Tuesday, April 15, 2003

How still you sleep

Here I lie. Do you recognize me now? Will you acknowledge me now that the blackness of my skin is in contrast with the sky? It is almost mid-day and still here I lie. Would you listen to my cries if I still had the air to create them? How still you sleep. Can I do nothing to wake you? Finally you come, not to me, but just to pass me by. Eyes lowered, hidden, you see the small black pool on your left. Shaken but not showing it, you look away only to see me. Finally. Children round their mother’s skirts are playing, but you do not stay. You certainly do not play. You walk on.

There you rest. Outside your walls, you could look up and find me not a hundred paces from your bed. But there are walls and you do not come for me. You hear the barking. So loud that you cannot sleep. Come. Please come and stop my seeping. It is not too late but I cannot move. And neither do you. You lie with your love so close and I am here all alone. Only the dogs come to investigate. You roll over and pull each other close. The wind pulls my scent onwards and more howls join the din. A symphony finale. Am I the only one who listens? I am the composer. How still I lie. The audience does not applaud. Finally, you sleep on.

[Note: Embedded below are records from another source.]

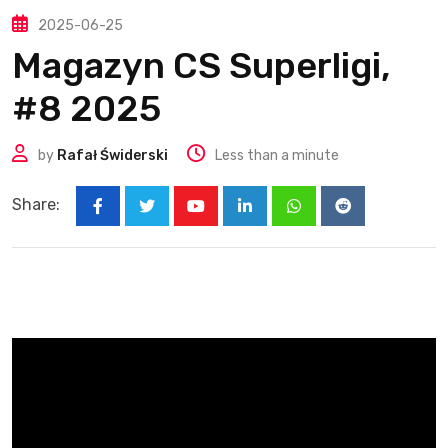
2025-06-25
Magazyn CS Superligi,
#8 2025
by
Rafał Świderski
Less than a minute
Share:
Youtube
LinkedIn
Whatsapp
Reddit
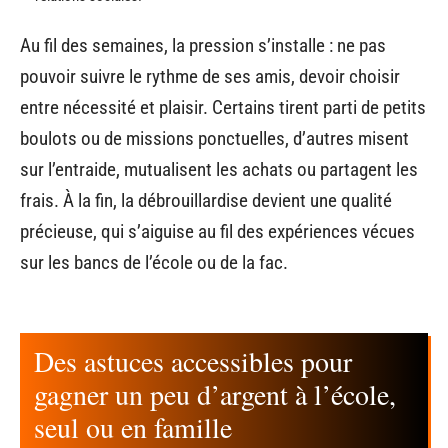
Au fil des semaines, la pression s’installe : ne pas
pouvoir suivre le rythme de ses amis, devoir choisir
entre nécessité et plaisir. Certains tirent parti de petits
boulots ou de missions ponctuelles, d’autres misent
sur l’entraide, mutualisent les achats ou partagent les
frais. À la fin, la débrouillardise devient une qualité
précieuse, qui s’aiguise au fil des expériences vécues
sur les bancs de l’école ou de la fac.
Des astuces accessibles pour
gagner un peu d’argent à l’école,
seul ou en famille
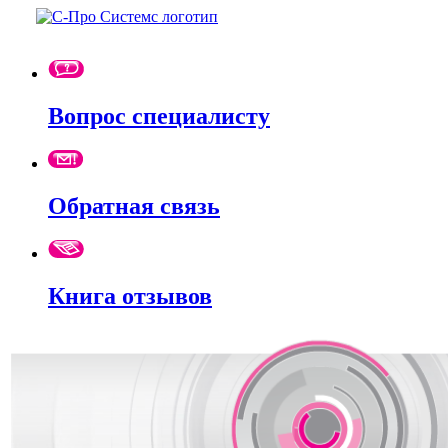
Вопрос специалисту
Обратная связь
Книга отзывов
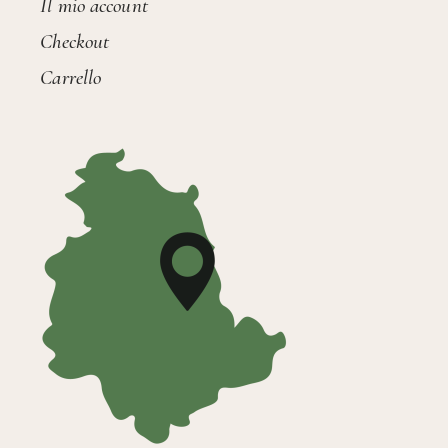
Il mio account
Checkout
Carrello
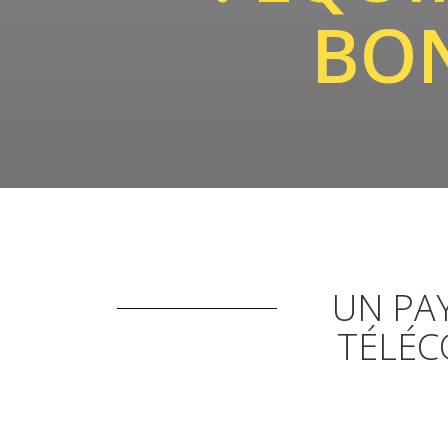
BON
UN PA
TÉLÉC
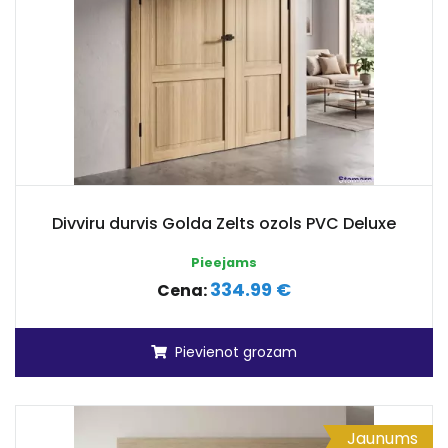
Divviru durvis Golda Zelts ozols PVC Deluxe
Pieejams
334.99 €
Cena:
Pievienot grozam
Jaunums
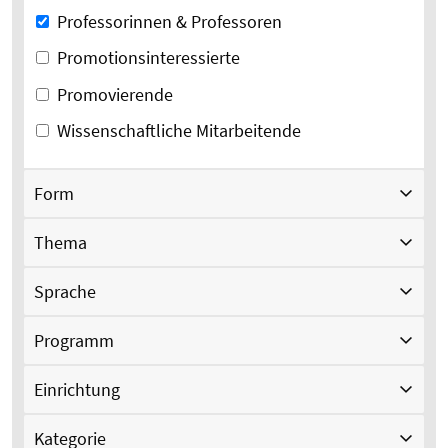
Professorinnen & Professoren
Promotionsinteressierte
Promovierende
Wissenschaftliche Mitarbeitende
Form
Thema
Sprache
Programm
Einrichtung
Kategorie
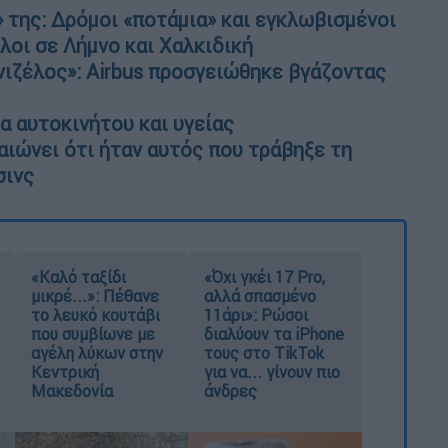
» της: Δρόμοι «ποτάμια» και εγκλωβισμένοι
λοι σε Λήμνο και Χαλκιδική
ιζέλος»: Airbus προσγειώθηκε βγάζοντας
α αυτοκινήτου και υγείας
αιώνει ότι ήταν αυτός που τράβηξε τη
σινς
«Καλό ταξίδι
«Όχι γκέι 17 Pro,
μικρέ...»: Πέθανε
αλλά σπασμένο
το λευκό κουτάβι
11άρι»: Ρώσοι
που συμβίωνε με
διαλύουν τα iPhone
αγέλη λύκων στην
τους στο TikTok
Κεντρική
για να... γίνουν πιο
Μακεδονία
άνδρες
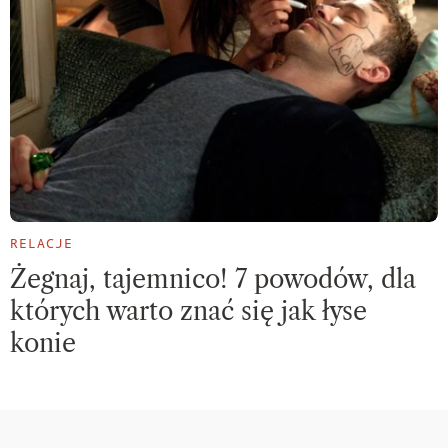
RELACJE
Żegnaj, tajemnico! 7 powodów, dla
których warto znać się jak łyse
konie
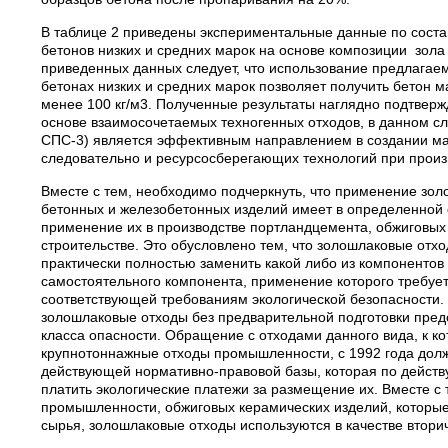
В таблице 2 приведены экспериментальные данные по соста
бетонов низких и средних марок на основе композиции зол
приведенных данных следует, что использование предлагае
бетонах низких и средних марок позволяет получить бетон 
менее 100 кг/м
3
. Полученные результаты наглядно подтверж
основе взаимосочетаемых техногенных отходов, в данном с
СПС-3) является эффективным направлением в создании ма
следовательно и ресурсосберегающих технологий при произ
Вместе с тем, необходимо подчеркнуть, что применение зол
бетонных и железобетонных изделий имеет в определенной 
применение их в производстве портландцемента, обжиговых
строительстве. Это обусловлено тем, что золошлаковые отхо
практически полностью заменить какой либо из компонентов 
самостоятельного компонента, применение которого требует
соответствующей требованиям экологической безопасности. В
золошлаковые отходы без предварительной подготовки предс
класса опасности. Обращение с отходами данного вида, к к
крупнотоннажные отходы промышленности, с 1992 года долж
действующей нормативно-правовой базы, которая по действ
платить экологические платежи за размещение их. Вместе с
промышленности, обжиговых керамических изделий, которы
сырья, золошлаковые отходы используются в качестве втори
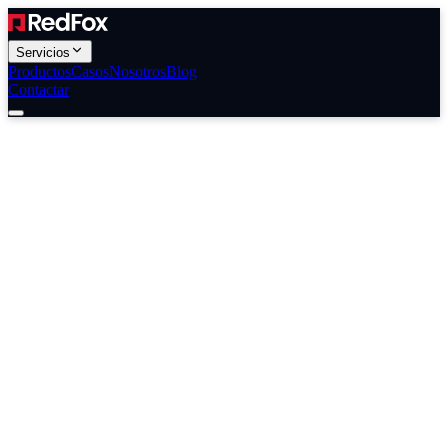
Servicios
Productos
Casos
Nosotros
Blog
Contactar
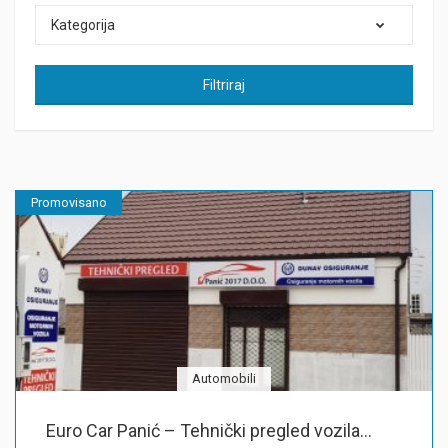
Kategorija
Filtriraj
Promovisano
Automobili
Euro Car Panić – Tehnički pregled vozila...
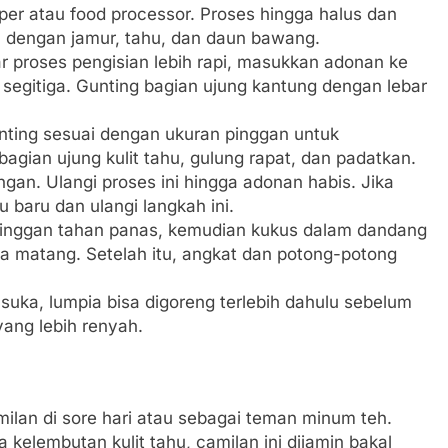
er atau food processor. Proses hingga halus dan
 dengan jamur, tahu, dan daun bawang.
ar proses pengisian lebih rapi, masukkan adonan ke
 segitiga. Gunting bagian ujung kantung dengan lebar
gunting sesuai dengan ukuran pinggan untuk
ian ujung kulit tahu, gulung rapat, dan padatkan.
ngan. Ulangi proses ini hingga adonan habis. Jika
hu baru dan ulangi langkah ini.
 pinggan tahan panas, kemudian kukus dalam dandang
ga matang. Setelah itu, angkat dan potong-potong
 suka, lumpia bisa digoreng terlebih dahulu sebelum
yang lebih renyah.
milan di sore hari atau sebagai teman minum teh.
 kelembutan kulit tahu, camilan ini dijamin bakal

There you hide. Or maybe you are not hiding at all but I do not see you. And then you come. Why? I can guess but I do not know. You hurt me so much. I am afraid but countless others have felt this pain and somehow I feel that instead. In this place many have lain before me. Oddly, I am comforted but still I fight. And still you continue. How much will you take before you leave me? How much of this sugar cane will be cloaked in my blood? Whereas the children in the morn may wonder how still I lie, you may never wonder how still I die. You drop me. Finally. You move on.